Stored data entries

::::::

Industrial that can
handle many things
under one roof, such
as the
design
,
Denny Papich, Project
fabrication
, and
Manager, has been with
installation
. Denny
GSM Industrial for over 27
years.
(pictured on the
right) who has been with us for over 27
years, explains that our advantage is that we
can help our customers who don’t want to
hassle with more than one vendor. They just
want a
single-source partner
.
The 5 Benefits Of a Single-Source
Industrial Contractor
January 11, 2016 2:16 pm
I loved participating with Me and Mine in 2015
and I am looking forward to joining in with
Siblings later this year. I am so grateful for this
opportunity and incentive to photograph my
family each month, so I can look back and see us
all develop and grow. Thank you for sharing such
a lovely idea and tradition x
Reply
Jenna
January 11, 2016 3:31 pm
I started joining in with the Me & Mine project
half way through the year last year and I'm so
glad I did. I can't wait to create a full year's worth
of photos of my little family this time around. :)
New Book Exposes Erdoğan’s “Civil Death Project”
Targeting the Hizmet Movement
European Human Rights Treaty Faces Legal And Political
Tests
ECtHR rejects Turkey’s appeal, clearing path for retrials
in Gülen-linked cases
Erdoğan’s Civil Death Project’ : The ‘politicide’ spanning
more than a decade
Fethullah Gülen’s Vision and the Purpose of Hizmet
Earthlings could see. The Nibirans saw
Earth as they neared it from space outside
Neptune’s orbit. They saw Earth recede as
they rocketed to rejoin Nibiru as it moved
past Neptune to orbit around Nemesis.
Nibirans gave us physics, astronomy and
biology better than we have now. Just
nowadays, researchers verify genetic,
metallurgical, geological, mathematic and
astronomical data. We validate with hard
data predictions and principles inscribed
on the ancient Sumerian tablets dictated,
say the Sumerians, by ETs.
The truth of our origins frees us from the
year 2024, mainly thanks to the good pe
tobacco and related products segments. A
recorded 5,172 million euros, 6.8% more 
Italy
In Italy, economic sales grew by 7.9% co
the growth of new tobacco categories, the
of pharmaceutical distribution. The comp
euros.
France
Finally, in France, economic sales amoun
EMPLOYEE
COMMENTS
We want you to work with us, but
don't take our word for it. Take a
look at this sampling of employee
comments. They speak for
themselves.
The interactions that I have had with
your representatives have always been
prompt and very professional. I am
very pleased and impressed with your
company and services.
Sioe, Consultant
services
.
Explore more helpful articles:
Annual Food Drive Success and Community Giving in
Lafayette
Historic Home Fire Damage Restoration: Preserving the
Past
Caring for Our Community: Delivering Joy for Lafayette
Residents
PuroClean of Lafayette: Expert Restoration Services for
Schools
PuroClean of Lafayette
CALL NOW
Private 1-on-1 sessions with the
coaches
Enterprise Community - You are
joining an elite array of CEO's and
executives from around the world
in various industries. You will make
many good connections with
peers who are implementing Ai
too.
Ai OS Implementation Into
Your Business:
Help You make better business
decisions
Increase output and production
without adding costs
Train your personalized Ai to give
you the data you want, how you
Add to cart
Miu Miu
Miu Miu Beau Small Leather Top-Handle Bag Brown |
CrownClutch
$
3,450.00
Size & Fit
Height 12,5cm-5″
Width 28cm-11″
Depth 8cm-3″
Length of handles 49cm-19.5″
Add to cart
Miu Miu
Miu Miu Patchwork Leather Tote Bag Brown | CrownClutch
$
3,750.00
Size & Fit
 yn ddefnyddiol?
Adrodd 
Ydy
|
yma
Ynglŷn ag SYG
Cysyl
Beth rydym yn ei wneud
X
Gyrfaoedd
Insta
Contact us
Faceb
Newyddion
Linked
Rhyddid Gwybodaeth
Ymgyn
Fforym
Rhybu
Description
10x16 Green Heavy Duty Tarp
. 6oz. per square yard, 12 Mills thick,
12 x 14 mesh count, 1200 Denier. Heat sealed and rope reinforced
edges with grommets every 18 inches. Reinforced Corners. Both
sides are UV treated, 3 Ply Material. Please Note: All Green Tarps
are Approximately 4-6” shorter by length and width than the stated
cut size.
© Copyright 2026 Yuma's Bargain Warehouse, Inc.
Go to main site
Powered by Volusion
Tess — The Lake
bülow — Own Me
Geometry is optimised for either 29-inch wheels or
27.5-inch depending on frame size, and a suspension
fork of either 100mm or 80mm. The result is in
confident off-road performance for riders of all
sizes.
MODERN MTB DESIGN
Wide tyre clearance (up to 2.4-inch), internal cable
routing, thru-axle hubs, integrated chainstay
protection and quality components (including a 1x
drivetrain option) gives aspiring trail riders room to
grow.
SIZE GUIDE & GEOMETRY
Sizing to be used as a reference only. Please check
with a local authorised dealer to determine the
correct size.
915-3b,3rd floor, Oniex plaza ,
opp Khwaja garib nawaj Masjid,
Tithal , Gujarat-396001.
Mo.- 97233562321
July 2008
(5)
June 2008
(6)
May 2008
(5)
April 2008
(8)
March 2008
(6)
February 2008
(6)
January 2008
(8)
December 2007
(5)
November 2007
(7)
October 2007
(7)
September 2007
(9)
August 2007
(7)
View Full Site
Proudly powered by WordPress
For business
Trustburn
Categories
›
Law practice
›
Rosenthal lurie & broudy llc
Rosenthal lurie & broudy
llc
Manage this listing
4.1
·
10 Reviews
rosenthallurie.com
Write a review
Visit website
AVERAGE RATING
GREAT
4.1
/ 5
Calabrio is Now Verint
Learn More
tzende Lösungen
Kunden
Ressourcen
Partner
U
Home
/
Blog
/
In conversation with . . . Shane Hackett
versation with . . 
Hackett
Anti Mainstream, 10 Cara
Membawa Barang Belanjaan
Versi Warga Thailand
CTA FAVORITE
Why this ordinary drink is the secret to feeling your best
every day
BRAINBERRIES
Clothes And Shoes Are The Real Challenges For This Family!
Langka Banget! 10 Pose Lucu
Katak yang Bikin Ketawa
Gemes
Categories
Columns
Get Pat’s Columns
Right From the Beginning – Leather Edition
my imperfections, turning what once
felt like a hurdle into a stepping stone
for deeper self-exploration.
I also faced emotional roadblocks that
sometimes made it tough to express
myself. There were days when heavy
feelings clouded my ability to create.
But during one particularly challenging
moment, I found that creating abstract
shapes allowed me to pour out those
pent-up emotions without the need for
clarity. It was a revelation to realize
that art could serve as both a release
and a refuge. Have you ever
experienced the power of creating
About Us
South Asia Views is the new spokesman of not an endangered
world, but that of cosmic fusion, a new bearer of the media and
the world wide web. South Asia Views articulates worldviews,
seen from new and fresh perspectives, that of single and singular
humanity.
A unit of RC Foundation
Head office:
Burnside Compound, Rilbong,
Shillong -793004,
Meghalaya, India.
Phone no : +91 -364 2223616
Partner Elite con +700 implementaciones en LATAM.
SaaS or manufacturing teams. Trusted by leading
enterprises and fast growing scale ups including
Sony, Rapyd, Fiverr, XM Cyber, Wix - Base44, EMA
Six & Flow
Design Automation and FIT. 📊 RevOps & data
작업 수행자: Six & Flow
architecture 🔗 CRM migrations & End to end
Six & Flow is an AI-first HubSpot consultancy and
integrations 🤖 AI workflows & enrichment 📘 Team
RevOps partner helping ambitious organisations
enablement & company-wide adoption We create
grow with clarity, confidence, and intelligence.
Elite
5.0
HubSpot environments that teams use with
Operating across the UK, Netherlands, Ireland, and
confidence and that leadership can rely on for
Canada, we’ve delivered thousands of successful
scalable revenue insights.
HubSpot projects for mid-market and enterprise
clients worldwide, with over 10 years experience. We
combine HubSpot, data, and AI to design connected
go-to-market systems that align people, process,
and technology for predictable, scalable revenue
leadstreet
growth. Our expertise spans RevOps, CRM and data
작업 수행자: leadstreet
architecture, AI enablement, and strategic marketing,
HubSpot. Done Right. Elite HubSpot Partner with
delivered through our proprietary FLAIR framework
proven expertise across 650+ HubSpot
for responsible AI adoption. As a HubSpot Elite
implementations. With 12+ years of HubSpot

::::::

_Try it_
Scan the data above and copy every line with "broudy" in it.

_Answer to this exercise_
Rosenthal lurie & broudy llc
Rosenthal lurie & broudy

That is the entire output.